Kubernetes ingress-nginx RCE Vulnerability Explained (CVE-2025-1974)
A critical security vulnerability was identified in Kubernetes ingress-nginx that could allow an unauthenticated attacker to perform Remote Code Execution (RCE) within the ingress-nginx controller pod.
5/10/20262 min read
Overview
A critical security vulnerability was identified in Kubernetes ingress-nginx that could allow an unauthenticated attacker to perform Remote Code Execution (RCE) within the ingress-nginx controller pod.
This vulnerability is tracked as:
CVE-2025-1974
CVSS Score: 9.8 (Critical)
The issue affects clusters running vulnerable versions of ingress-nginx and may lead to unauthorized access to Kubernetes Secrets and cluster resources.
What is CVE-2025-1974?
CVE-2025-1974 is a critical vulnerability in the ingress-nginx admission controller component.
Under certain conditions, an attacker with access to the pod network can exploit the admission controller and execute arbitrary code inside the ingress-nginx controller context.
Since ingress-nginx controllers commonly have access to cluster-wide Secrets, successful exploitation may result in:
Exposure of Kubernetes Secrets
Unauthorized access to internal services
Privilege escalation
Lateral movement within the cluster
Full cluster compromise in severe cases
Why This Vulnerability Is Dangerous
The vulnerability requires no authentication and can be exploited remotely from within the pod network.
The ingress-nginx controller is a high-privileged component in many Kubernetes environments.
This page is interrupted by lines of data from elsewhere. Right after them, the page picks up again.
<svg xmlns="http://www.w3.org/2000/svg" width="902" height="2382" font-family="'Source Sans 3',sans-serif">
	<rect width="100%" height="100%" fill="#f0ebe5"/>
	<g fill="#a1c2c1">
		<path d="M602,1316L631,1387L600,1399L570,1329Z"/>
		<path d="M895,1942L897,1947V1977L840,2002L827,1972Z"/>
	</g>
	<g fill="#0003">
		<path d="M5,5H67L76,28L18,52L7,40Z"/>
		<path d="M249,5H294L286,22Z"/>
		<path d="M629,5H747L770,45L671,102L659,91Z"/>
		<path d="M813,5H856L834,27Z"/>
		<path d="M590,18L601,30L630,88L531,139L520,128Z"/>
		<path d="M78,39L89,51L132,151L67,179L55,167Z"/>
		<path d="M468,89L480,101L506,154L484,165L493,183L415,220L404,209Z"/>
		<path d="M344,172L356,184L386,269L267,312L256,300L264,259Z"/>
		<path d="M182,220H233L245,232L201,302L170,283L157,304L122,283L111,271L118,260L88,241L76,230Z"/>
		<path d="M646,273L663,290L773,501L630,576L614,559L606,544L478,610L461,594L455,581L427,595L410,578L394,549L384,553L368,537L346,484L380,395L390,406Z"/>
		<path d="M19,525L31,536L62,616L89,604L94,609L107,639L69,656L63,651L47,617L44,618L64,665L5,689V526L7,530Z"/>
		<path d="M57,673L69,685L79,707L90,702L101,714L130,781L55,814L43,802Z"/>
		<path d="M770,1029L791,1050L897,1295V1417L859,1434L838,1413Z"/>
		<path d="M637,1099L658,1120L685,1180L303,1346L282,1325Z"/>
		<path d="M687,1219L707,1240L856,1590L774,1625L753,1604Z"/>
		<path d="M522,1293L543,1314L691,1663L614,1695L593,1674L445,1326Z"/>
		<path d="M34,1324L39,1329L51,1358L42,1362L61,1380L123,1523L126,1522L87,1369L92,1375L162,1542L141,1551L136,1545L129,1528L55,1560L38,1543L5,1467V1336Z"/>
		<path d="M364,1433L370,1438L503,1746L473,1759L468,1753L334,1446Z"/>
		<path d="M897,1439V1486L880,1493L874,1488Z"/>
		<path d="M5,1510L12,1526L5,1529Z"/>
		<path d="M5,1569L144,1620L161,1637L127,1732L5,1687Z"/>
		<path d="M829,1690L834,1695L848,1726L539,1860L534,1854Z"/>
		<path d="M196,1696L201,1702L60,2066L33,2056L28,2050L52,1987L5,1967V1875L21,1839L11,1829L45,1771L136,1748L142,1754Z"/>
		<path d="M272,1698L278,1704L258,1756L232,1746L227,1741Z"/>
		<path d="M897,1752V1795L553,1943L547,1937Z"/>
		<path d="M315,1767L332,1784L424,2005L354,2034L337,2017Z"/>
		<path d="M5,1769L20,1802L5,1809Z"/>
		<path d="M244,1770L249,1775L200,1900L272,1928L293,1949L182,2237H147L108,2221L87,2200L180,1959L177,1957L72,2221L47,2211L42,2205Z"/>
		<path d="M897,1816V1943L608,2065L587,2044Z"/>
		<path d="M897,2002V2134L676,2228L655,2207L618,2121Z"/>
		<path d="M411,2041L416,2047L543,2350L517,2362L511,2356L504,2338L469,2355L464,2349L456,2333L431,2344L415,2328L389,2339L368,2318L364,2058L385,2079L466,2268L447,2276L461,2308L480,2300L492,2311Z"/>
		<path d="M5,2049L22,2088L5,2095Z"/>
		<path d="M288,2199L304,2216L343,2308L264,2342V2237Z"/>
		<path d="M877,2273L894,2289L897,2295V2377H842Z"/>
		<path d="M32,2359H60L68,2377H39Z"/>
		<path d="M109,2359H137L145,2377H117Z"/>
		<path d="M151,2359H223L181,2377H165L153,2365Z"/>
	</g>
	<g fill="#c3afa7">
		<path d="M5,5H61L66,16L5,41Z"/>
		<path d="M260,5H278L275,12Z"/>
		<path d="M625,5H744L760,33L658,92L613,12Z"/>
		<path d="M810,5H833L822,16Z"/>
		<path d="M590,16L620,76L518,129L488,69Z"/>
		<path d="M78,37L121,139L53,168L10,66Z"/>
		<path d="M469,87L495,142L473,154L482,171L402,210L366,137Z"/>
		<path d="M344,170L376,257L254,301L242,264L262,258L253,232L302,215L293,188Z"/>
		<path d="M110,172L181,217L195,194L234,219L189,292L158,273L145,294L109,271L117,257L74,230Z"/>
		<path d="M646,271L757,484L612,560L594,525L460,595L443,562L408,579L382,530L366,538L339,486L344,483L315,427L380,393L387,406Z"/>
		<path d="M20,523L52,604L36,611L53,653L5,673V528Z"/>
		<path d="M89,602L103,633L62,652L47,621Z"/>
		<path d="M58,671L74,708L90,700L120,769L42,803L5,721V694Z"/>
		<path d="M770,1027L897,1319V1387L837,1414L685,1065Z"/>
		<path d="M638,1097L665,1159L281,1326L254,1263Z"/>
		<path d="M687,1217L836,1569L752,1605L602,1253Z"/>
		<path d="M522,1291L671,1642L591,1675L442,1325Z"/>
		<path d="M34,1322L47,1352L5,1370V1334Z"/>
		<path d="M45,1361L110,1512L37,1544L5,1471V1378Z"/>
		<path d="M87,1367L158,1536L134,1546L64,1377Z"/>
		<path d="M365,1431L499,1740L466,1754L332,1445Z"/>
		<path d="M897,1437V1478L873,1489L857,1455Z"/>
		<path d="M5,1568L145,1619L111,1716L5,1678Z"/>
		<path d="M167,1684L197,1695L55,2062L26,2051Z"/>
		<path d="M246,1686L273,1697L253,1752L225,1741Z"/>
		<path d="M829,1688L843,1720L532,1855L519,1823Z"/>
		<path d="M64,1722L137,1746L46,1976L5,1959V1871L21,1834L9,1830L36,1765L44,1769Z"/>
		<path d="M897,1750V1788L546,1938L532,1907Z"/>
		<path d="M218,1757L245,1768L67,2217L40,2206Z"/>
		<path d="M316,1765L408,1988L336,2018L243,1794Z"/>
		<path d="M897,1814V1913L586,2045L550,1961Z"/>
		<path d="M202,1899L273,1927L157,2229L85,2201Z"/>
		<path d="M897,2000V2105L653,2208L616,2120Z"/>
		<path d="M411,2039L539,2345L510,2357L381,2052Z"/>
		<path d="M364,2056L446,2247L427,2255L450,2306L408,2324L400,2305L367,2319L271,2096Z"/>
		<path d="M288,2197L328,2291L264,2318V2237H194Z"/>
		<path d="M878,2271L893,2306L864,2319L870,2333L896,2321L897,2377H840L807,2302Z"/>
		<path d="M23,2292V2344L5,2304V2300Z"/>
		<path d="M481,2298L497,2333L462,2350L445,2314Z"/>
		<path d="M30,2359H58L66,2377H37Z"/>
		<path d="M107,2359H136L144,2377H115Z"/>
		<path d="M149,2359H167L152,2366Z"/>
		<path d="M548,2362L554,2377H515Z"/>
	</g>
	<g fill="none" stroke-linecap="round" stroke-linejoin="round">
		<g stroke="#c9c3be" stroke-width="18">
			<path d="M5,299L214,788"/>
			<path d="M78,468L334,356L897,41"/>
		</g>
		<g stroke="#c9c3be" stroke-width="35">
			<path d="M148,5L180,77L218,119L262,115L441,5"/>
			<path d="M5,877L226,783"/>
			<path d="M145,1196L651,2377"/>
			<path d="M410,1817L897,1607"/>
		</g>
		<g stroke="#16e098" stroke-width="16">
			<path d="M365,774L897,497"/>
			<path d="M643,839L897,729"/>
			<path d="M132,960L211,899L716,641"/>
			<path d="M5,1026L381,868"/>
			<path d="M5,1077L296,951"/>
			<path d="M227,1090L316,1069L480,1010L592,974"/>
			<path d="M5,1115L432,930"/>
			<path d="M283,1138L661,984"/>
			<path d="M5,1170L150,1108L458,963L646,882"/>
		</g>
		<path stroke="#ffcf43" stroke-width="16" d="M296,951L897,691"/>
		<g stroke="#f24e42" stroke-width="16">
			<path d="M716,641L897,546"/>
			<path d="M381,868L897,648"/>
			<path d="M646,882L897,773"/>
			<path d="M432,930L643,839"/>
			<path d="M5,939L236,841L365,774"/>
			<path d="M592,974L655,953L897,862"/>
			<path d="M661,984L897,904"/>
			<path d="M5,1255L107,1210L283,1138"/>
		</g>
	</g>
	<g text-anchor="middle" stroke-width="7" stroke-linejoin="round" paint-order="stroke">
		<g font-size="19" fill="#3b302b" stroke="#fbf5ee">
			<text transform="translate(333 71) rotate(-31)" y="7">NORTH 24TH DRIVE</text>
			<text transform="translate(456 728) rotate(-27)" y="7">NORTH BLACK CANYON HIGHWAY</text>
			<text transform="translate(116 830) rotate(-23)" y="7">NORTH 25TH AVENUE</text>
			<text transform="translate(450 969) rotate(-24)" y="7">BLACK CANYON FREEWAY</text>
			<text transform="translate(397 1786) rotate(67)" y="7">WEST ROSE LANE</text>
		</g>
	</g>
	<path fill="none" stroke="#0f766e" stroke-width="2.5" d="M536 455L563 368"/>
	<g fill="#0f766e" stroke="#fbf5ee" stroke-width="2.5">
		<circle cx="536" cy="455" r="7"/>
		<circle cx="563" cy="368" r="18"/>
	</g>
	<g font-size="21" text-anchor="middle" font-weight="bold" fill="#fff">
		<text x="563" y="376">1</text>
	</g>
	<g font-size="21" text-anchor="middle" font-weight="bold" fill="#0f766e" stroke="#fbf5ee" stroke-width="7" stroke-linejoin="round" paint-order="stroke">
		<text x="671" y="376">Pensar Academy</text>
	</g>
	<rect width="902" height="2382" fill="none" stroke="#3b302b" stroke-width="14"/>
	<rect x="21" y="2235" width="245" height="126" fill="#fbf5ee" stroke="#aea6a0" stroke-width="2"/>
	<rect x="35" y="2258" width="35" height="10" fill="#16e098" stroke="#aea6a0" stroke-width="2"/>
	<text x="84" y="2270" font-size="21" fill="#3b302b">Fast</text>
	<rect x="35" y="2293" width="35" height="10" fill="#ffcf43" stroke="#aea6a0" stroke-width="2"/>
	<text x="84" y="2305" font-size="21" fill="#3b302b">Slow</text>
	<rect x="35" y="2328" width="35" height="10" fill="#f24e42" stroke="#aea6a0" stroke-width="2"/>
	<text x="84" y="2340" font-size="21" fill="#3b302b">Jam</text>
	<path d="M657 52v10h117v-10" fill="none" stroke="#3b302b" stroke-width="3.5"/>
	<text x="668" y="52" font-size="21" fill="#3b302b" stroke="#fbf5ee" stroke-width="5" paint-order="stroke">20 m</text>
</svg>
If compromised, attackers may gain access to sensitive configurations, credentials, and workloads running across the cluster.
This makes the vulnerability highly critical for production Kubernetes environments.
Severity Details
MetricValueCVE IDCVE-2025-1974SeverityCriticalCVSS Score9.8Attack VectorNetworkPrivileges RequiredNoneUser InteractionNone
Affected Versions
The following ingress-nginx versions are vulnerable:
Versions earlier than v1.11.0
v1.11.0 to v1.11.4
v1.12.0
How to Check if Your Cluster Is Vulnerable
Run the following command to verify whether ingress-nginx is installed in the cluster:
kubectl get pods --all-namespaces \
--selector app.kubernetes.io/name=ingress-nginx
To check the running ingress-nginx controller version:
kubectl describe deployment ingress-nginx-controller -n ingress-nginx
or
kubectl get pods -n ingress-nginx -o wide
Root Cause
The issue originates from improper handling of admission review requests in the ingress-nginx admission controller.
An attacker capable of reaching the admission webhook endpoint may exploit the vulnerability to inject malicious payloads and achieve remote code execution.
Remediation Steps
Option 1: Upgrade ingress-nginx (Recommended)
Upgrade ingress-nginx to one of the fixed versions:
v1.11.5
v1.12.1
Example Helm upgrade:
helm upgrade ingress-nginx ingress-nginx/ingress-nginx \
--namespace ingress-nginx \
--set controller.image.tag=v1.12.1
Option 2: Disable Admission Webhooks
If immediate upgrade is not possible, disable the admission controller webhooks.
Using Helm:
helm upgrade ingress-nginx ingress-nginx/ingress-nginx \
--namespace ingress-nginx \
--set controller.admissionWebhooks.enabled=false
Note: Disabling admission webhooks may impact ingress validation functionality.
Validation Steps
After remediation, verify the deployed version:
kubectl get deployment -n ingress-nginx ingress-nginx-controller \
-o=jsonpath='{.spec.template.spec.containers[0].image}'
To verify webhook configurations:
kubectl get validatingwebhookconfigurations
Security Best Practices
To reduce the risk of similar vulnerabilities:
Keep ingress-nginx updated to the latest stable release
Restrict pod-to-pod communication using Kubernetes Network Policies
Limit RBAC permissions for ingress controllers
Enable centralized logging and monitoring
Regularly scan Kubernetes environments for vulnerabilities
Follow Kubernetes and ingress-nginx security advisories proactively
Key Takeaways
CVE-2025-1974 is a critical Kubernetes ingress-nginx vulnerability with a CVSS score of 9.8
Vulnerable ingress-nginx versions can allow remote code execution
Upgrading to patched versions is strongly recommended
Kubernetes ingress controllers should always be secured and regularly updated
Continuous vulnerability monitoring is essential for production clusters
Final Thoughts
Security vulnerabilities in Kubernetes components can have serious consequences, especially when they affect high-privileged services like ingress controllers.
Regular patch management, proactive monitoring, and following Kubernetes security best practices are essential to maintaining a secure and resilient cloud-native environment.